## ASSIGNMENT
Please copy out, character for character, the records from the line containing "Temperature (deg C), Salinity (PPT)" through the line containing "Reading left to right, what", and print nothing else.

## INFORMATION
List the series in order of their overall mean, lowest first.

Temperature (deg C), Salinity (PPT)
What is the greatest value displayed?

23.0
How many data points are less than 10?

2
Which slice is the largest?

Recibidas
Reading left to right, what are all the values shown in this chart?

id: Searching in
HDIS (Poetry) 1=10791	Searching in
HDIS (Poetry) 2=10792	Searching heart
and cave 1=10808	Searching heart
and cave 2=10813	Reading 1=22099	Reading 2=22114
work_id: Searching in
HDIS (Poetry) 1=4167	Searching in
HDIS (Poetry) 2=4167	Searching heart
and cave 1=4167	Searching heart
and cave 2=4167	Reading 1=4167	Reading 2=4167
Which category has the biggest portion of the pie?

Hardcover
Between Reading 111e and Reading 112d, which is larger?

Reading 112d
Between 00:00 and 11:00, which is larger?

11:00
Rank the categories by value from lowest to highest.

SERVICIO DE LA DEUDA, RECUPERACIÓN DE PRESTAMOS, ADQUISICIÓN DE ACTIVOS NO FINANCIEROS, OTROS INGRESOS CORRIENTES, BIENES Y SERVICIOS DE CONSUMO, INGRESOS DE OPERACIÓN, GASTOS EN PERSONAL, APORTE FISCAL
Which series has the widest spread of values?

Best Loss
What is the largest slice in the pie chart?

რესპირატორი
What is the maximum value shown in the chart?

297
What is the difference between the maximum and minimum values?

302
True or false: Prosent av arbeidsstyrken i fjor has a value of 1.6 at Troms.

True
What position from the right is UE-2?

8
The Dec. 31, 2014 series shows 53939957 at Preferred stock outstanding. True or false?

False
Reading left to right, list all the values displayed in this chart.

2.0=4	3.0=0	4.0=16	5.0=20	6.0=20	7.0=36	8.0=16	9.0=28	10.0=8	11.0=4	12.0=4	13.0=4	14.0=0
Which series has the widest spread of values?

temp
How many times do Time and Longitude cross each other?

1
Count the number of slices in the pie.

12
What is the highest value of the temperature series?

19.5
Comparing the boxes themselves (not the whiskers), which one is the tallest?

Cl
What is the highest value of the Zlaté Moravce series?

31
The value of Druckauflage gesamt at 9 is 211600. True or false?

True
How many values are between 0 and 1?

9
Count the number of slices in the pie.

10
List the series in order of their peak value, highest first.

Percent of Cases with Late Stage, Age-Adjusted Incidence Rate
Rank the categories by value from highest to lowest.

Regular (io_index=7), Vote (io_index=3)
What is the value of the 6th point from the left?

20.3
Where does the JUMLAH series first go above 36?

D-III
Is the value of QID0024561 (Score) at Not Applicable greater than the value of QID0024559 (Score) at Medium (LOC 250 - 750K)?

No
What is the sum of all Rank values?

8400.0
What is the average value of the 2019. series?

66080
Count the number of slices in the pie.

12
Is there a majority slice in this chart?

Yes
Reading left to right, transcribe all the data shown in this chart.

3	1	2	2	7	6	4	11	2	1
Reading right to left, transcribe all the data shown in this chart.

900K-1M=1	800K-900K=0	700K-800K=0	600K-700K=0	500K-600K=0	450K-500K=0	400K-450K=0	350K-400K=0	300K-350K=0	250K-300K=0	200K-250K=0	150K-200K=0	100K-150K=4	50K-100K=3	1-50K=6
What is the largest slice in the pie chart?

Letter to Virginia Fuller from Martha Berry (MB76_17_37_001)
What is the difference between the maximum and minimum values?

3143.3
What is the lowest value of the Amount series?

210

## SOLUTION FOR THIS TASK
Temperature (deg C), Salinity (PPT)
What is the greatest value displayed?

23.0
How many data points are less than 10?

2
Which slice is the largest?

Recibidas
Reading left to right, what are all the values shown in this chart?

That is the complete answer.